DATA SECTION below:

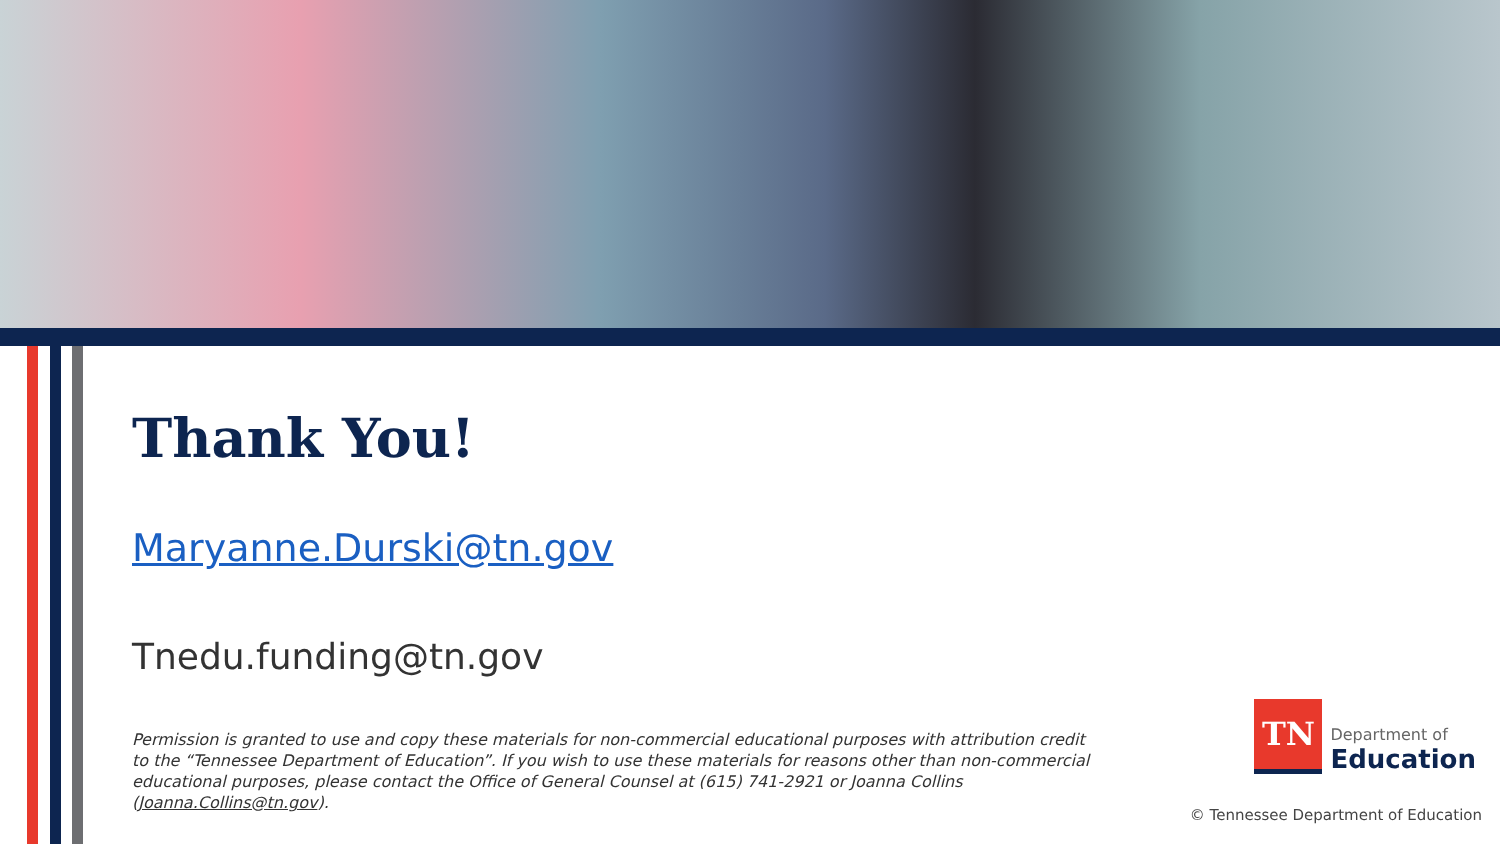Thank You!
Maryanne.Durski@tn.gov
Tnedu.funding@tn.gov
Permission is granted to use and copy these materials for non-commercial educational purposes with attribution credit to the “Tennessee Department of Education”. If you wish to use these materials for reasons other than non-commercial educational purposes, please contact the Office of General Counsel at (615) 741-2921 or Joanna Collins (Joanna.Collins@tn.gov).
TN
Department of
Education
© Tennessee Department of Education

End of DATA SECTION.

PROBLEM DETAILS:
Every line of the data above should be quoted exactly. Omit the pictures.

EXERCISE RESULT:
Thank You!
Maryanne.Durski@tn.gov
Tnedu.funding@tn.gov
Permission is granted to use and copy these materials for non-commercial educational purposes with attribution credit to the “Tennessee Department of Education”. If you wish to use these materials for reasons other than non-commercial educational purposes, please contact the Office of General Counsel at (615) 741-2921 or Joanna Collins (Joanna.Collins@tn.gov).
TN
Department of
Education
© Tennessee Department of Education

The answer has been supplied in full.